For more than seventy years, Nigeria's oil story has been a tale of two worlds. On one side are the balance sheets, export figures and fiscal headlines that dominate the national discussion. On the other side are the oil-producing communities of the Niger Delta, burdened with polluted land, damaged livelihoods and chronic poverty.
A recent Business Day headline, “Oil production race tilts in favor of local companies after 70 years”, signals a significant change. Indigenous companies are increasingly taking over assets once controlled by international oil companies (IOCs). Yet this milestone raises a more fundamental question: Has the oil that generates Nigeria's highest revenues really benefited the people whose land sustains it?
Nigeria remains Africa's largest oil producer and one of the world's most oil-dependent economies. Oil and gas contribute about 65 percent to government revenue and more than 85 percent to export earnings. In 2025 alone, Nigeria will produce an estimated 530 million barrels of crude oil, generating about ¥55 trillion ($38 billion) in crude oil sales value.
Yet the actual action of the government, and what ultimately reaches the oil producing communities, is very small. In 2024, total oil and gas revenues were projected to be about ₦15 trillion, about 25 percent below budgetary expectations. Ironically, while production volumes increased, net profits from crude oil sales declined sharply due to costs, cutbacks and inefficiencies. Oil dominates exports but contributes only 9 percent of Nigeria's GDP, highlighting a structural gap between oil wealth and real economic growth.
For host communities, this isolation has been devastating. Gas flaring that has been going on for decades has deteriorated the air quality. Oil spills have destroyed farmland and fishing grounds. Despite earning trillions of naira from crude oil exports over the years, many Niger Delta communities still lack clean water, reliable electricity, quality health care and sustainable employment. The oil race has always been about barrels and budgets – never about human development or ecological repair.
This outcome is not inevitable. Other oil-producing countries demonstrate that resource wealth can be transformed into shared prosperity through deliberate policy choices.
Norway, often cited as the gold standard, funnels oil revenues into Government Pension Fund Global, now the world's largest sovereign wealth fund, ensuring that petroleum wealth supports education, health care, infrastructure and future generations. Strong institutions, high taxation on oil profits, and strict fiscal discipline prevented oil from distorting the broader economy.
The United Arab Emirates (UAE) used oil revenues to build infrastructure, diversify into aviation, tourism, finance and technology, and dramatically raise living standards within two generations. Oil was treated as seed capital, not an end in itself.
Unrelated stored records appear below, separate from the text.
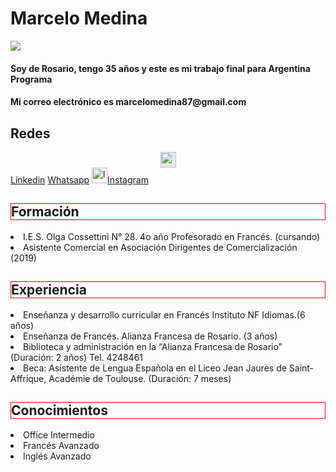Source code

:  <!DOCTYPE html>
<html lang="es">
<head>
  <meta charset="utf-8">
  <meta http-equiv="X-UA-Compatible" content="IE=edge"> 
  <meta name="viewport" content="width=device-width, initial-scale=1.0">

  <link rel="stylesheet" href="estilo.css">

  <div class="md:flex">
    <div class="md:shrink-0">
      <img class="h-48 w-full object-cover md:h-full md:w-48" src="" alt="">
    </div>
    <div class="p-8">
      <div class="uppercase tracking-wide text-sm text-indigo-500 font-semibold"></div>
      <a href="#" class="block mt-1 text-lg leading-tight font-medium text-black hover:underline"></a>
      
</head>
</html>
<head>
  <h1>Marcelo Medina</h1>
        
</head>
<span><img src=https://encrypted-tbn0.gstatic.com/images?q=tbn:ANd9GcSYt7MWFLhOiAOErre1I5W2fXsby-IsUsH-9A&usqp=CAU></span>
            
<h4> 
            Soy de Rosario, tengo 35 años y este es mi trabajo final para Argentina Programa
      <h4>Mi correo electrónico es marcelomedina87@gmail.com 
            <h2>Redes</h2>
<p><img style="display: block;-webkit-user-select: none;margin: auto;cursor: zoom-in;background-color: hsl(0, 0%, 90%);transition: background-color 300ms;" src="https://camo.githubusercontent.com/8c244a7a7b8a6e767d241c9a6c5e1b5e13ea693770c52bbc3fe564ba4044a4c9/68747470733a2f2f63646e2d69636f6e732d706e672e666c617469636f6e2e636f6d2f3531322f3137342f3137343835372e706e67" width="25" height="25"> <a id="- Linkedin" href="https://www.linkedin.com/in/marcelo-medina-962a9b69/?originalSubdomain=ar%22">Linkedin</a> <a id="Whatsapp" href="https://wa.me/523413639237?text=Hola%20Mundo">Whatsapp</a>      
      <a href="https://www.instagram.com/biensurfrances/" class="Instagram"><img src="https://cdn-icons-png.flaticon.com/512/87/87390.png" width="25" height="25" alt="logotipo de instagram icono gratis" title="Instagram">Instagram</a>         
            <div>  <h2 style="border: 1px solid red">Formación</h2><p></a></div>
            </li><li>I.E.S. Olga Cossettini N° 28. 4o año Profesorado en Francés. (cursando)
           </a></li><li>Asistente Comercial en Asociación Dirigentes de Comercialización (2019) 
       <div>  <h2 style="border: 1px solid red"> Experiencia</h2> 
            <p></a></li><li>Enseñanza y desarrollo curricular en Francés Instituto NF Idiomas.(6 años)
            </a></li><li>Enseñanza de Francés. Alianza Francesa de Rosario. (3 años)
            </a></li><li>Biblioteca y administración en la “Alianza Francesa de Rosario” (Duración: 2 años)  Tel. 4248461
            </a></li><li>Beca: Asistente de Lengua Española en el Liceo Jean Jaurès de Saint-Affrique, Académie de Toulouse. (Duración: 7 meses)
            <div><h2 style="border: 1px solid red">Conocimientos</h2></div>
            <p> </a></li><li>Office Intermedio
             </a></li><li>Francés Avanzado
             </a></li><li>Inglés Avanzado </p>
      
</body>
Even Alaska offers a compelling grassroots model. Through the Alaska Permanent Fund, a portion of oil revenues are paid annually directly to residents, ensuring that citizens, including remote communities, realize a tangible benefit from resource extraction.
These examples underscore a simple truth: The resource curse is not geological; It is institutional.
Nigeria's current shift toward indigenous oil producers presents a rare opportunity to reset the social contract. However, local ownership does not automatically translate into local profits. Replacing foreign operators with Nigerian firms merely substitutes one group of landowners for another without changing revenue flows, governance structures and community inclusion.
The Petroleum Industry Act (PIA) attempts to address this gap through the Host Community Development Trust (HCDT), which requires operators to contribute 3 percent of operating expenses to host community development. Although this is a step forward, its success completely depends on transparency, community control and enforcement. Without these, HCDT risks becoming yet another elite-capture mechanism with little impact on lived realities.
If Nigeria is serious about ensuring that oil finally works for its people, several reforms are critical:
First, guaranteed community revenue sharing should replace discretionary CSR. Host communities must have predictable, legally protected income streams directly linked to production.
Second, Nigeria should explore non-operational equity partnerships for host communities. aligns ownership incentives; When communities have a financial stake, conflict gives way to security and partnership.
Third, host community trusts should be truly community-led, with independent audits and public disclosure to prevent capture by political and local elites.
Fourth, environmental improvement should be treated as a form of economic justice, not charity. Ecosystem restoration, compensation for lost livelihoods and public health interventions must be mandatory and enforceable.
Finally, local content must truly be local. Beyond Nigerian ownership, oil companies should be required to source labour, services and supply chains from oil-producing regions to build sustainable regional economies in places like Yenagoa, Warri and Port Harcourt.
The IOC's exit shows that the old extract-and-export model is reaching its limits. But output figures alone do not define success. If Nigeria wins the race for oil production but loses its communities, it will have mastery over extraction without development.
The real race is not about who produces more barrels.
It's about who ultimately makes sure the oil works for the people.